*** Opening of RECORDS TO USE ***
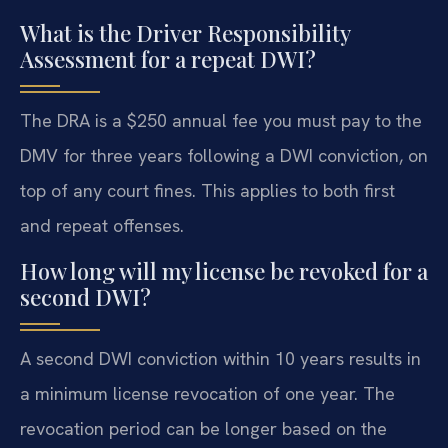
What is the Driver Responsibility
Assessment for a repeat DWI?
The DRA is a $250 annual fee you must pay to the
DMV for three years following a DWI conviction, on
top of any court fines. This applies to both first
and repeat offenses.
How long will my license be revoked for a
second DWI?
A second DWI conviction within 10 years results in
a minimum license revocation of one year. The
revocation period can be longer based on the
*** Close of RECORDS TO USE ***
_EXERCISE OBJECTIVE_:
Reproduce each line of text from the records above without any changes. Leave the pictures out.

_ANSWER BOX_:
What is the Driver Responsibility
Assessment for a repeat DWI?
The DRA is a $250 annual fee you must pay to the
DMV for three years following a DWI conviction, on
top of any court fines. This applies to both first
and repeat offenses.
How long will my license be revoked for a
second DWI?
A second DWI conviction within 10 years results in
a minimum license revocation of one year. The
revocation period can be longer based on the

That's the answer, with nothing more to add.